Para evaluar el parecido se utilizó la métrica LPIPS, que mide la diferencia percibida entre dos imágenes. El máximo permitido era 0,06; HardFlow alcanzó un valor medio de 0,048. El tiempo de procesamiento fue de alrededor de 51 segundos, mientras que los tres métodos comparados requirieron aproximadamente entre 129 y 158 segundos. Al mismo tiempo, la calidad en el cumplimiento de la instrucción de texto se mantuvo cercana al mejor resultado entre los competidores.

El método no exige cambiar los parámetros de la red neuronal original ni volver a entrenarla. HardFlow se conecta durante la generación y corrige la trayectoria del modelo hacia un resultado admisible. Este enfoque permite aplicar nuevas restricciones a un sistema ya existente, aunque la flexibilidad tiene el precio de cálculos adicionales en cada ejecución.

HardFlow todavía no puede considerarse un mecanismo universal de seguridad para cualquier inteligencia artificial. El trabajo se centra en modelos de correspondencia de flujos y en una clase afín de sistemas generativos, y las principales pruebas se realizaron en tareas experimentales controladas. Los autores mencionan por separado escenarios más complejos con procesamiento de imágenes de alta resolución, interacción de robots con objetos físicos y otras condiciones reales como direcciones para futuras comprobaciones.
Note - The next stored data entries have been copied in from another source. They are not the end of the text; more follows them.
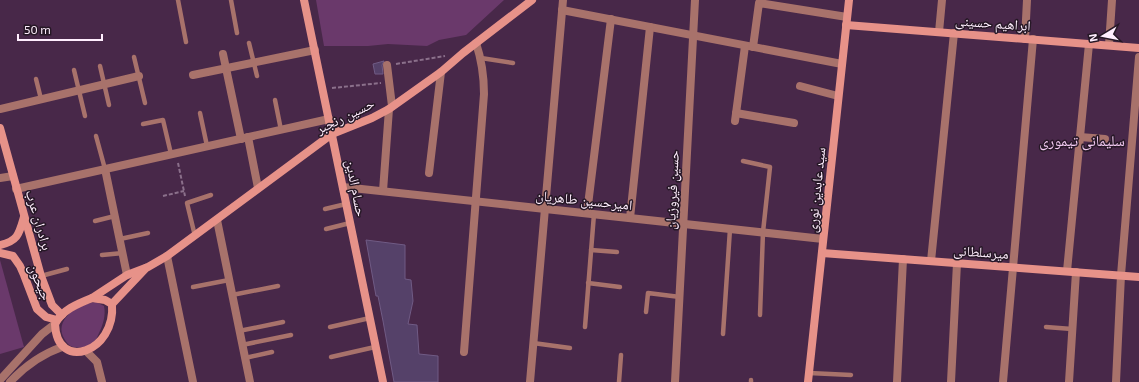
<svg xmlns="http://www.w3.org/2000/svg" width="1139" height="382" font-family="'Exo 2','Noto Naskh Arabic',sans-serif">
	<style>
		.green { fill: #6a396b }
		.building { fill: #554169; stroke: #705b85 }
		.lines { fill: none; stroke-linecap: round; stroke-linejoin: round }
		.path { stroke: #8b708b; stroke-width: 2; stroke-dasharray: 4 2; stroke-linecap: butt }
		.lane { stroke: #a8726b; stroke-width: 4.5 }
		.street { stroke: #a8726b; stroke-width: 8 }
		.secondary { stroke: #e79289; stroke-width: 8 }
		.labels { text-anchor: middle; stroke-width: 3; stroke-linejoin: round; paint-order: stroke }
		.street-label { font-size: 14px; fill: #ffeefe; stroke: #261826 }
		.neighbourhood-label { font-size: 15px; fill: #f3caf2; stroke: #261826 }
	</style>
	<rect width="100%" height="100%" fill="#482849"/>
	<g class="green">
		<polygon points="316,0 504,0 466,35 439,40 427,46 388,44 368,46 324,46"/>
		<polygon points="0,260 24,347 0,354"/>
		<path d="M96,302l8,4c2,9 -1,19 -5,27 -3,8 -8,13 -15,14 -9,1 -14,1 -19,-7 -13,-20 13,-36 31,-38z"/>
	</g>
	<g class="building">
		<polygon points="384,61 382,65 383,74 375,74 373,64"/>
		<polygon points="366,240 405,245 405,279 411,280 413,301 408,324 417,325 419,354 438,356 438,382 394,382 383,321 378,296 376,296"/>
	</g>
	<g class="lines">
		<g class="path">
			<polyline points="396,64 445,56"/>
			<polyline points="332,88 381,83"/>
			<polyline points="178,163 185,196"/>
			<polyline points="163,196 184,191"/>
		</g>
		<g class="lane">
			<polyline points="178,0 186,42"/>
			<polyline points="231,0 237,33"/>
			<polyline points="249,43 257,76"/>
			<polyline points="134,57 145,103"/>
			<polyline points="481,58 513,63"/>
			<polyline points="100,66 109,105"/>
			<polyline points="74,70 85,116"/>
			<polyline points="36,79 41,99"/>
			<polyline points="275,100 281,130"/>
			<polyline points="200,113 207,146"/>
			<polyline points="143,124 163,120 171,154"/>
			<polyline points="96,136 105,169"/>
			<polyline points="743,161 770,167 763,232 760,315"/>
			<polyline points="325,209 346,204"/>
			<polyline points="95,221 115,216"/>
			<polyline points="326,229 350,223"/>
			<polyline points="195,236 187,203 211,195"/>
			<polyline points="120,239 148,233"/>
			<polyline points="591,250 617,252"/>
			<polyline points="102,255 123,253"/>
			<polyline points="41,276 67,269"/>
			<polyline points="588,283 620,287"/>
			<polyline points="193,287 229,280"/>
			<polyline points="232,295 278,286"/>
			<polyline points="646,312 648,293 680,297"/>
			<polyline points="330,327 370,318"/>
			<polyline points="585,327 594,214"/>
			<polyline points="1046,327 1072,329"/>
			<polyline points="239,331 283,322"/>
			<polyline points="723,334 730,229"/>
			<polyline points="533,343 570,348"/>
			<polyline points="242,345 291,335"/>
			<polyline points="331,357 375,347"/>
			<polyline points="245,358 272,352"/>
			<polyline points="809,373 851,375"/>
			<polyline points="619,382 621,355"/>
			<polyline points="751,382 751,380"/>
		</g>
		<g class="street">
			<polyline points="562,10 842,64"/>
			<polyline points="939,32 942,0"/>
			<polyline points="1025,39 1027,0"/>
			<polyline points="1109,45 1112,0"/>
			<polyline points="753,47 759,3 847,17"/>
			<polyline points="223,54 241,139"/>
			<polyline points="387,65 392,106"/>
			<polyline points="193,75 315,50"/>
			<polyline points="800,86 838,96"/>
			<polyline points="0,109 139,76"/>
			<polyline points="736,113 794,123"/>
			<polyline points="735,121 745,46"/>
			<polyline points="248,137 258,188"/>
			<polyline points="1080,137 1105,139"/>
			<polyline points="105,169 127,275"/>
			<polyline points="429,173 441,72"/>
			<polyline points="0,178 13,176"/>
			<polyline points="343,187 823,239"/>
			<polyline points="16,189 329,119"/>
			<polyline points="383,191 389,109"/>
			<polyline points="587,213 611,19"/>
			<polyline points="630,218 650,27"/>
			<polyline points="217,220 250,382"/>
			<polyline points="167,256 193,382"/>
			<polyline points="931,261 954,33"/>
			<polyline points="1067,271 1089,44"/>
			<polyline points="86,351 97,362 102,382"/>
			<path d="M464,352l20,-258c0,-18 -2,-33 -8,-51"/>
			<polyline points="0,380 42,334 55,324"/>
			<path d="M10,382c15,-16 32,-28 52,-35"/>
			<polyline points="530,382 563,0"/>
			<polyline points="675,382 695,0"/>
			<polyline points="897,382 903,259"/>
			<polyline points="951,382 957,263"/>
			<polyline points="1003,382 1033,39"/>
			<polyline points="1069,382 1076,272"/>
			<polyline points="1116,382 1121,275 1139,57"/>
		</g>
		<g class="secondary">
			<polyline points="304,0 383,382"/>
			<polyline points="846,25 1139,48"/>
			<polyline points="0,128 41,276 52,305 62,315"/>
			<path d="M0,245c18,-4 19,-11 24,-28"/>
			<polyline points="0,253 13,256 20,266 24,275 37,309 46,317 57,320"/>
			<polyline points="822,253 1139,277"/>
			<polyline points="92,298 127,275 148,267 167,256 332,134 372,118 389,109 441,72 463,53 532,0"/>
			<path d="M92,298l13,2 7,4c4,48 -55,69 -57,20 7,-14 22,-20 37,-26z"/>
			<polyline points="112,304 146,268"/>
			<polyline points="808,382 849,0"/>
		</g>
	</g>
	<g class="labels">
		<g class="street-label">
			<text transform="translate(993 23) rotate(4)" y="5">ابراهیم حسینی</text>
			<text transform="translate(345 116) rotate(-26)" y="5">حسین رنجبر</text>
			<text transform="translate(356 188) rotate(79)" y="5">حسام الدین</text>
			<text transform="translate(672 190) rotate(-87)" y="5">حسین فیروزیان</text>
			<text transform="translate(816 190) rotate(-84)" y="5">سید عابدین نوری</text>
			<text transform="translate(584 200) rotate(6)" y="5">امیرحسین طاهریان</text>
			<text transform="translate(39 220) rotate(74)" y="5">برادران عرب</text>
			<text transform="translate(981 252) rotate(4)" y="5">میرسلطانی</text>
			<text transform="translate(40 282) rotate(68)" y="5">جیحون</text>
		</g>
		<g class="neighbourhood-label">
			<text x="1082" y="146">سلیمانی تیموری</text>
		</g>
	</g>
	<g transform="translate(1103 36) rotate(260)" stroke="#261826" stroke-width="3" paint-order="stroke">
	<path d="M0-3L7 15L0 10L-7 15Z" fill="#ffeefe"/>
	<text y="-6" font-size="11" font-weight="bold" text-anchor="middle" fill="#ffeefe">N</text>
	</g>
	<path d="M18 34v6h84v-6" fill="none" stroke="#ffeefe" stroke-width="2"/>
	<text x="24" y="34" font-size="12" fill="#ffeefe" stroke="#261826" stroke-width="3" paint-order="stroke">50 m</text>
</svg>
Existe también una limitación más fundamental: HardFlow solo puede garantizar el cumplimiento de reglas que el desarrollador haya sabido formular matemáticamente con precisión. El algoritmo puede obedecer estrictamente la condición de evitar obstáculos conocidos, el límite de velocidad o el grado admisible de cambio en la imagen, pero por sí solo no determina si tales condiciones describen por completo la seguridad de un sistema real. Por eso HardFlow añade a los modelos generativos un mecanismo de ejecución estricta de requisitos formalizados, más que convertirlos en sistemas inherentemente seguros.